I don't feel like I need to really run down Durant's credentials here. He's a legitimate threat to have multiple seasons of 50-40-90 percentages. He absolutely could average 35 points a game. He could average a double-double with more than 30 points a game. He could do a lot of stuff. That's the point.
But he's a committed team player that doesn't necessarily care about the above except for the fact that playing well helps his team win. As the leader of the youngest team in the postseason last year, Durant took his team to the brink of the NBA Finals. And he added some pantheon playoff moments to go with it. Remember that Game 5 against the Nuggets where Durant completely took over in the final three minutes? Darn near legendary. And that's the future with Durant. We could be settling in for a whole lot more of that. If that's the case, it's not going to matter how good the six players in front of him are. He'll be right on top. -- RY
6. Kobe Bryant, G, age 32, Los Angeles Lakers
2011 Stats: 25.3 points, 5.1 rebounds, 4.7 assists, 1.2 steals, 45.1 FG%, 23.94 PER
Composite rankings (random order): 6, 5, 7
Kobe Bryant’s days of being the NBA’s best active player are behind him. He still holds the title of “fiercest competitor” and “most confident in the clutch,” but his body and age have started to betray him ever so slightly and a much lighter minutes load (he played just 33.9 minutes per game, his fewest since he was a teenager) brought down his scoring average, shooting numbers and most of his other statistical contributions in 2010-2011. The drops were all marginal, though, suggesting that Bryant didn’t fall very far down the pecking order and indicating that he should remain a productive player for years to come. His diverse offensive game, elite shot-creating and shot-making abilities, and well-honed veteran craftiness will all help extend his career, too.
One thing that didn’t change last season was Bryant’s perception of his own abilities.
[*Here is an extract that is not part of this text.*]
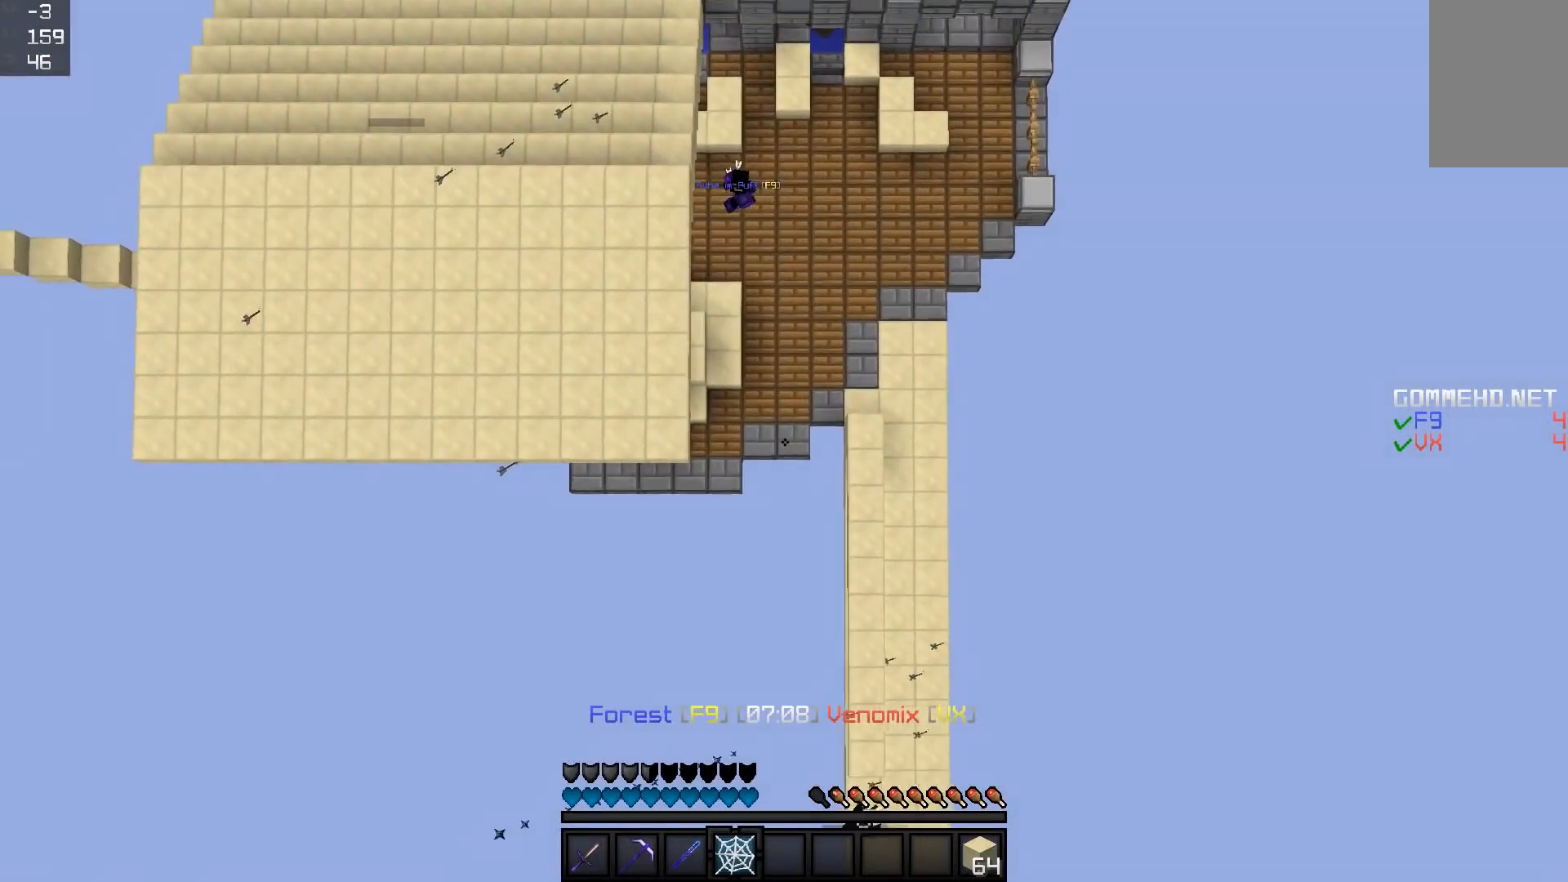
{"keys": ["w"], "mouse": ["right"], "events": [[16, "a", "up"], [16, "mouse_right", "down"], [67, "mouse_right", "up"], [117, "mouse_right", "down"], [167, "mouse_right", "up"], [217, "w", "down"], [317, "mouse_right", "down"], [367, "mouse_right", "up"], [467, "mouse_right", "down"]]}
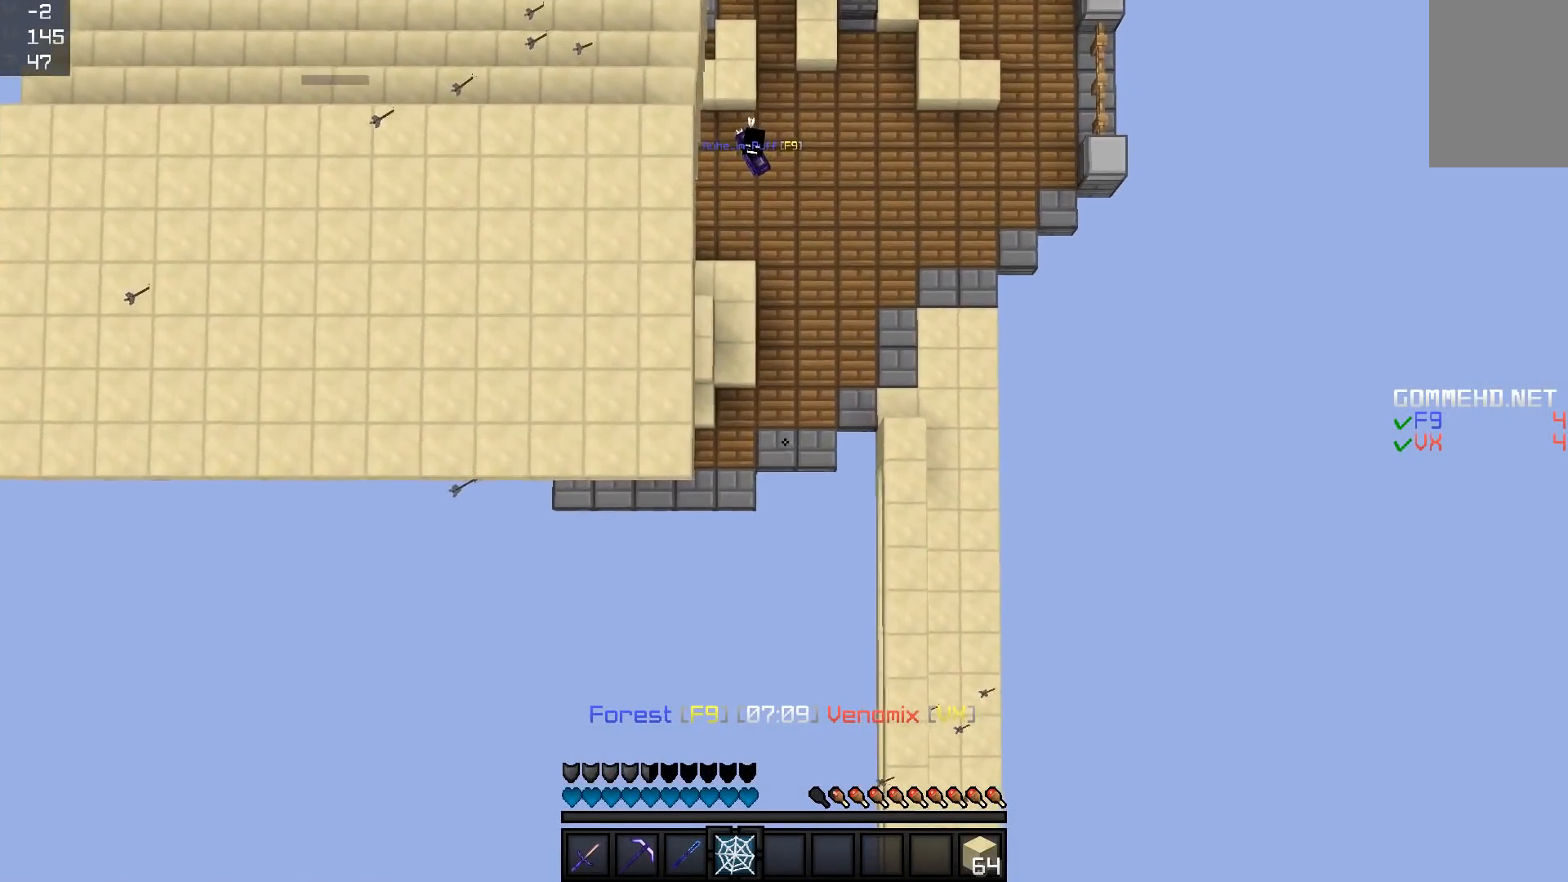
{"keys": [], "mouse": [], "events": [[17, "mouse_right", "up"], [117, "mouse_right", "down"], [167, "mouse_right", "up"], [217, "w", "up"], [267, "mouse_right", "down"], [317, "mouse_right", "up"], [417, "mouse_right", "down"], [467, "mouse_right", "up"]]}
Bryant actually led the league in usage, meaning that he finished more plays than everyone else, including ball-dominating lead guards like Derrick Rose and Russell Westbrook. His 21.2 shots per 36 minutes were also near a career high water mark, eclipsed only by his 2005-2006 gunning campaign which resulted in his career-best scoring average of 35.4 per game. If Bryant plans to add to his five rings, his field goal attempts and usage rate will have to come down to make room for the rise of Andrew Bynum.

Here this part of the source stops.